Q. I'm sure you get plenty of positive feedback, though, too. Right?
There's a hundred times more positive than negative. I posted a few pictures of the race on my Facebook page and have received some very nice comments. My friend, Rodney, who I have known since elementary school, lost touch with after high school and found again thanks to Facebook, just posted this message, "I've probably said this to you before, but seeing you run these marathons is such an inspiration. I remember you in elementary school as this kid with an inhaler and now look at you go! I'm very proud of you." It brings tears to my eyes. Truly does. I may be a slow runner but people are still proud of me. Whether you're 6 or 36, that feels GREAT! ... [And] on Monday, the day after the Chicago race, one of my co-workers sent me an e-mail congratulating me and asking about the result. I gave him my slow, steady 6:02 time and joked that the winner did it in 2:05. His response was so kind and uplifting. He said, "I am as impressed with the slow and steady finishers as the winners. You ran three times longer than that guy." Yes, I did! I did that. I did that.
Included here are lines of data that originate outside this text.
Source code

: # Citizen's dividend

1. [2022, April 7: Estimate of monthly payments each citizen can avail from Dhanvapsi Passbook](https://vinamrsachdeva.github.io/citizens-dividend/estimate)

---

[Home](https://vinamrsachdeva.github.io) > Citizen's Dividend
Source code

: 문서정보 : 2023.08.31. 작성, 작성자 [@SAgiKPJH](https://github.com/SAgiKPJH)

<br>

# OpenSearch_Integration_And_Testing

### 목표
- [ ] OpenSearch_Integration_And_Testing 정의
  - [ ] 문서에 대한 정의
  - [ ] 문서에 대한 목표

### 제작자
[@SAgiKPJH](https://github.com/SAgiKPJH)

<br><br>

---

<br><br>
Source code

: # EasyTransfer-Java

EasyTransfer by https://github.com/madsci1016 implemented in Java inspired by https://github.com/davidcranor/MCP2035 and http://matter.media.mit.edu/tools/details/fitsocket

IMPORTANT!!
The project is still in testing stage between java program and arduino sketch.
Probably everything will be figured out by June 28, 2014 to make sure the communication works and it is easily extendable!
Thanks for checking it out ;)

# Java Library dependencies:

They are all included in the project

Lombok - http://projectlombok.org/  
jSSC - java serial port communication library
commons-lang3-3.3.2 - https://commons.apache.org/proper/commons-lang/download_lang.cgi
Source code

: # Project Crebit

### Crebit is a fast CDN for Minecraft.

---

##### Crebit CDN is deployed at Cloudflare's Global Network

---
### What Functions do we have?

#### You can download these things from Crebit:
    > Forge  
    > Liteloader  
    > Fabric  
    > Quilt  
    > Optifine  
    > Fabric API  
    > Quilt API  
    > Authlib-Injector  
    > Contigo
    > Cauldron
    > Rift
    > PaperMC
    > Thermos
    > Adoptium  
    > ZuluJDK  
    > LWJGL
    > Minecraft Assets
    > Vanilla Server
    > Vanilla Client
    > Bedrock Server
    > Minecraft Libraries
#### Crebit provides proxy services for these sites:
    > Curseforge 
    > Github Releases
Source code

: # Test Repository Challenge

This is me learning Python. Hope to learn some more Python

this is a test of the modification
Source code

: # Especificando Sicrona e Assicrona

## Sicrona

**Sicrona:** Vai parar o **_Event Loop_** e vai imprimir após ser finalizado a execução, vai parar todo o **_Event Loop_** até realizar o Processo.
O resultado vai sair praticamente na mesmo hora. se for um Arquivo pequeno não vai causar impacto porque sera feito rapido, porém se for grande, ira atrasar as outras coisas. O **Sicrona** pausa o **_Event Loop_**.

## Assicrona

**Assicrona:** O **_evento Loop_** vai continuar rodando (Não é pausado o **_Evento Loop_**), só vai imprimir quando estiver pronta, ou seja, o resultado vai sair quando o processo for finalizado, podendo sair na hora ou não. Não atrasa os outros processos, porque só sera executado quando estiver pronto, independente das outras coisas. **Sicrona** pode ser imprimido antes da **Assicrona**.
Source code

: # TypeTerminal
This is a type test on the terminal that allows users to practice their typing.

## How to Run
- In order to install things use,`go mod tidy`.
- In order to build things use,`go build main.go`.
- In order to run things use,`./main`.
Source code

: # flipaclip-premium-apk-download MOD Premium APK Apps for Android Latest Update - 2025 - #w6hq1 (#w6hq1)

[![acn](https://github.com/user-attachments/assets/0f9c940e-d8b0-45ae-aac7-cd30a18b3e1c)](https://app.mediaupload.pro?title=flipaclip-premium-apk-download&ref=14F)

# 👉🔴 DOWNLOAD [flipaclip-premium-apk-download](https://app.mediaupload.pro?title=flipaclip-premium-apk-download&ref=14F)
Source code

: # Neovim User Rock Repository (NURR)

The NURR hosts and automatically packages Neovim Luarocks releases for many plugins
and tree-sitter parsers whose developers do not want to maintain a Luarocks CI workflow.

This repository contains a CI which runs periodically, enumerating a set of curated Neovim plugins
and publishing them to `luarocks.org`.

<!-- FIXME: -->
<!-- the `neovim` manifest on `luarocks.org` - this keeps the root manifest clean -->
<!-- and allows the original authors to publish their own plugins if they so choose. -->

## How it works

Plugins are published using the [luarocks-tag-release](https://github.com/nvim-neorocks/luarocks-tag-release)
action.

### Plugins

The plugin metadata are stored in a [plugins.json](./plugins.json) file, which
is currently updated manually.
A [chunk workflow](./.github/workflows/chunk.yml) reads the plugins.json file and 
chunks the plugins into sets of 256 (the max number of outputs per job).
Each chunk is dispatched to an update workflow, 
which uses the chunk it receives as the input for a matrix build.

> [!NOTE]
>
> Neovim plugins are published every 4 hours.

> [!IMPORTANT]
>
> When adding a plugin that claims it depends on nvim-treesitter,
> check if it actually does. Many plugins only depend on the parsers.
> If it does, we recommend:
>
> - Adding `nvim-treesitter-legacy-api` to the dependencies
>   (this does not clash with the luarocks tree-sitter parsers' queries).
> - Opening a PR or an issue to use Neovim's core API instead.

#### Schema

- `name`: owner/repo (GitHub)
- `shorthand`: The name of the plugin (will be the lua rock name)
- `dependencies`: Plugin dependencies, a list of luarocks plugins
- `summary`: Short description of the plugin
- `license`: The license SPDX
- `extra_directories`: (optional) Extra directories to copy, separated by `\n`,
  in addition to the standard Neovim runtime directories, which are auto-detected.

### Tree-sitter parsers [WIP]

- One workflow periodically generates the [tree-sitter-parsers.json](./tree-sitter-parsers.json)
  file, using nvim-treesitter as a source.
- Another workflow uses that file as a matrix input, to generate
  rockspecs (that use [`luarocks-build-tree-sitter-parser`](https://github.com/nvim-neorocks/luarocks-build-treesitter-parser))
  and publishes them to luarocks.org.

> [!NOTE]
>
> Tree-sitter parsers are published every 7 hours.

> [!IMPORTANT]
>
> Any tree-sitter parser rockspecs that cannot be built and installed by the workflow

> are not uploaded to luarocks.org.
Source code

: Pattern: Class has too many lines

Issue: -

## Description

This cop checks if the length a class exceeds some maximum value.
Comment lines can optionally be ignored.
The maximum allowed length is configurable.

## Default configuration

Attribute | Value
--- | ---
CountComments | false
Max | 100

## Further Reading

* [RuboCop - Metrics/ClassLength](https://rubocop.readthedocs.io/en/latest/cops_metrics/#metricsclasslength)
Q. Are you interested in getting faster?
I am interested in getting faster, but I'll never run nonstop for an entire race. I think about all that I would miss and it's not worth it to me. The scenery, the people, the culture ... . In my mind, as a slow runner, I get the best of both worlds: I finish the race with a huge amount of pride and I take in the best and most interesting part of the races which are the location and the people. If I ran a four-hour marathon [laughs], then I'd miss that and I just don't want to miss a single thing.
Q. What's the best piece of advice you have for slower runners who want to tackle a marathon but might be afraid to try?
Just go for it! Is it scary and intimidating? Yes! But it's not the scariest or most intimidating thing you'll ever do. I've run eight large races and each one is scary and fun and thrilling and exciting and nerve-wracking and every other emotion you can imagine. But the payoff is so grand and you'll be so proud of yourself when it's all over. I decided to go as big as I could ever imagine going and then I know that anything less would be as easy as a training run. Challenge yourself. Surprise yourself. Let others be proud of you and be proud of yourself.